*** EXTRACTED DATA ***

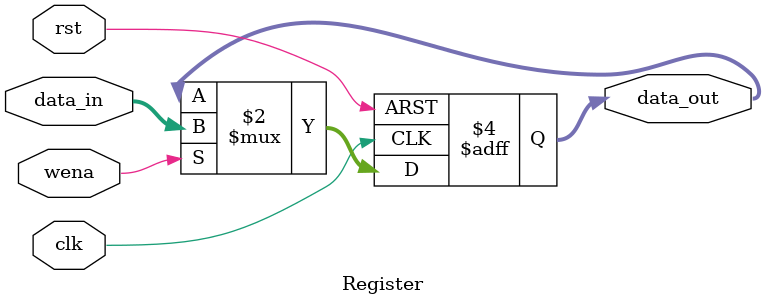
<source format=v>
`timescale 1ns / 1ps

module Register(
    input               clk, 
    input               rst, 
    input               wena, 
    input [31:0]        data_in, 
    output reg [31:0]   data_out 
    );
	
    always@(negedge clk or posedge rst)
    begin
        if(rst) 
            data_out <= 32'b0;
        else if(wena) 
            data_out <= data_in;
    end

endmodule
</source>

*** End of EXTRACTED DATA ***

AIM OF THE TASK :: The expected output is every line of the records in which the string "input" appears.

RESULT ::
    input               clk, 
    input               rst, 
    input               wena, 
    input [31:0]        data_in, 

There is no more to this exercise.